Но ехать в Омск нельзя. Странный сон не идет из головы (сон ли то был?). С помощью Володи вновь преобразился — бритый мужик, но ничего, сойдет. В конце концов, какая тут трагедия? Попаду в Омск на три дня позже.
И вдруг подумал о Наде. Или вспомнил о ней? У них там что-то случилось. Я должен найти ее. И быть с нею рядом. (Собственно — зачем? Мы не сказали друг другу ни слова, не произнесли обета, мы попрощались и расстались, и я понял, что навсегда. Но если так — зачем я поручил Петру охранять ее? Быть с нею рядом? Наконец — сам Петр. Он не Бог весть что, но он служил идее и мне, и я не смею его оставить. Мы связаны словом и делом.)
…Павел Иванович видел разбитые дороги, дураков и дур и живой труп Плюшкина. Сколь же счастлив он был… Впереди у России была вечность! И вот — падаль, и кружится воронье, и горят деревни. Из пустого любопытства свернул с большака и минут через пятнадцать вышел к нашему дому. Желтые стены без стекол и рам, тут и там черные следы огня и груды переломанной мебели — дед все переменил когда-то на «ампир», простой, усадебный, без золоченой бронзы. Теперь все это потихоньку зарастает травой. Забвение… Под провалившимся потолком покачивается люстра. Сейчас невозможно понять, каким чудом она там удерживается. Впрочем… Зачем это понимать?

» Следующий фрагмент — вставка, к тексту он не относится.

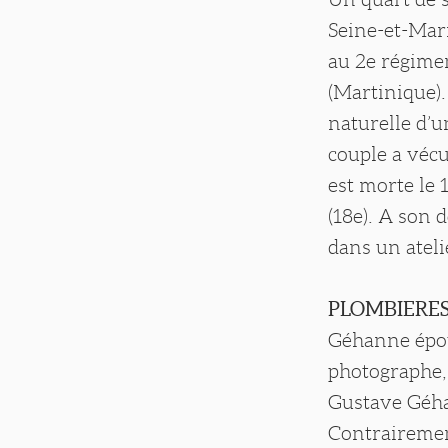
Seine-et-Mar
au 2e régimen
(Martinique).
naturelle d’u
couple a vécu
est morte le 
(18e). A son
dans un atelie
PLOMBIERES
Géhanne épous
photographe, 
Gustave Géha
Contrairemen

Какой-то сердобольный мужик подвез до города, смеркалось, в доме Мырсикова — ни огонька. И упало сердце: брат приходил не зря. И еще раз упало и оборвалось: чьи-то руки обвили сзади, и холодные ладони опустились на лицо: «Алеша…» — «Надя…» — «Всех расстреляли, — взяла меня за руку и повела в сад. — Осторожно, не наступи». Я опустился на колени, земля была мягкой, податливой, в какой-то сажени, там, в глубине, лежал Аристарх. «И Мырсиков, и Петр», — добавила она, словно прочитав мои мысли. Мы вернулись в дом, огня не зажигали, я выслушал подробный рассказ. Она снова взяла меня за руку: «Что же теперь?» — «Ты по-прежнему со мной?» — «С тобой. Если не оттолкнешь. Если, нужна…» Я притянул ее к себе, и губы наши встретились. Что ж… Экклезиаст-проповедник всему отмерил свое время, но любовь — не от времени. Она никогда не перестает. Она всегда.

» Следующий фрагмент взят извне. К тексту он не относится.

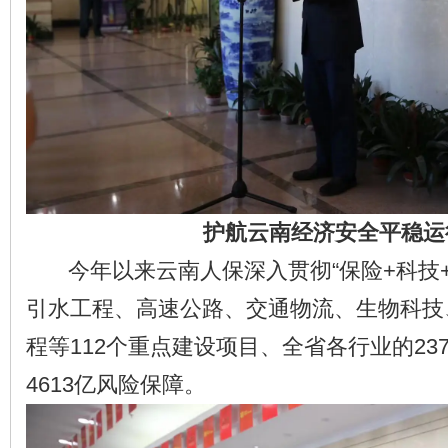
护航云南经济安全平稳运
今年以来云南人保深入贯彻“保险+科技+
引水工程、高速公路、交通物流、生物科技
程等112个重点建设项目、全省各行业的23
4613亿风险保障。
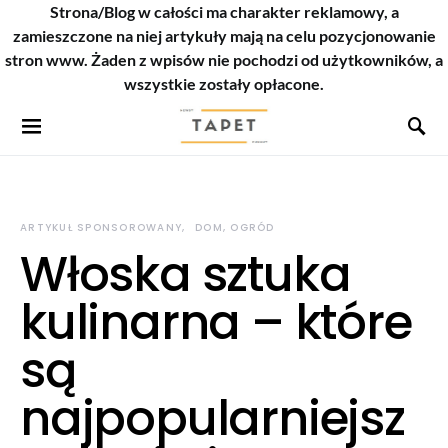
Strona/Blog w całości ma charakter reklamowy, a
zamieszczone na niej artykuły mają na celu pozycjonowanie
stron www. Żaden z wpisów nie pochodzi od użytkowników, a
wszystkie zostały opłacone.
ARTYKUŁ SPONSOROWANY
DOM, OGRÓD
Włoska sztuka
kulinarna – które
są
najpopularniejsz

…Через пять дней мы были в Омске и остановились у ее тетки, та ничему не удивилась и — как мне показалось — даже обрадовалась. На следующий день я встретился с полковником Волковым и войсковым старшиной Красильниковым, их рекомендовал Каппель, они помогут возвращению на круги своя… Вот стенограмма нашего разговора — память сохранила: «Полковник Каппель известил нас, и, полностью доверяя ему, мы не спрашиваем — кого вы представляете», — это Волков. «Но мы обязаны знать: сведения о прибытии сюда адмирала достоверны?» — это Красильников. «Господа, по той же самой причине я буду полностью откровенен. Деникин аморфен, он вряд ли отдает себе отчет в том, чего хочет: возвращения к февральской республике или царя с парламентом — на английский манер. Вы знаете: он „непредрешенец“; основы правления России решит учредительное собрание. А пока всем без исключения членам императорской фамилии запрещено служить в войсках ВСЮР.